On the flip side, MARTA trains ran nonstop during the storm, although lengthy delays occurred. For some who ventured to work, it was the only way to get around. (The agency runs trains all night in icy weather, even during off-hours, Ferrell said, to keep switches and its third rail power source from freezing over.)
MARTA officials still take exception to criticism that the cancellation of bus service last January was done haphazardly, on the spur of the moment. The storm hit Sunday night, Jan. 9, and Ferrell said MARTA was seriously monitoring weather forecasts the Wednesday before that.
“One of the things that sort of stung was the notion that we did this capriciously, without much forethought,” MARTA spokesman Lyle Harris said. “But the decision to not run transit service, for a transit agency, is one of the most difficult decisions that we could ever make.”
Ferrell recently talked about changes the agency has made to do a better job with the next winter storm.
“We are being more proactive to make sure that we have accommodations to put up our employees overnight,” he said. He estimated that MARTA had only 20 percent to 30 percent of its usual workforce available to operate rail service during January’s storm. MARTA has 4,600 employees total.
MARTA also has decentralized its supply of sand and de-icing materials; instead of being stored in one place, it’s now spread out around the system, “so we can deploy it faster,” Ferrell said.
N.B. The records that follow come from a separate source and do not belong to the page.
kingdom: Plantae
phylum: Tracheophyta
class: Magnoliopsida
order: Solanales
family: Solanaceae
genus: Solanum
For paratransit Mobility vehicles that take disabled people to vital services such as dialysis centers, the agency has acquired tire chains to help them navigate neighborhoods where they often pick up folks at their doors.
Certainly, none of this strikes one as radical innovation. You also wonder, why weren’t some of these moves made before this? It’s not as if we haven’t had stormy reminders over the years: The nasty weather in January 2000 during Super Bowl week in Atlanta, for example, made national headlines.
Still, if basic steps such as these — along with effective communication between local governments regarding snow removal — can help put bus service back on the road in a timely manner, so be it.
“It’s a no-win scenario,” Ferrell said. “If you do run the buses, you get criticized. If you don’t run the buses, you get criticized. Given the region’s ability to make roads passable, I think we did well given the circumstances.”
MARTA, in other words, is not in charge of clearing snow and ice from the streets. If the state and city can do a better job with that, maybe the buses won’t have to shut down.
Winter starts Thursday. Good luck, everybody.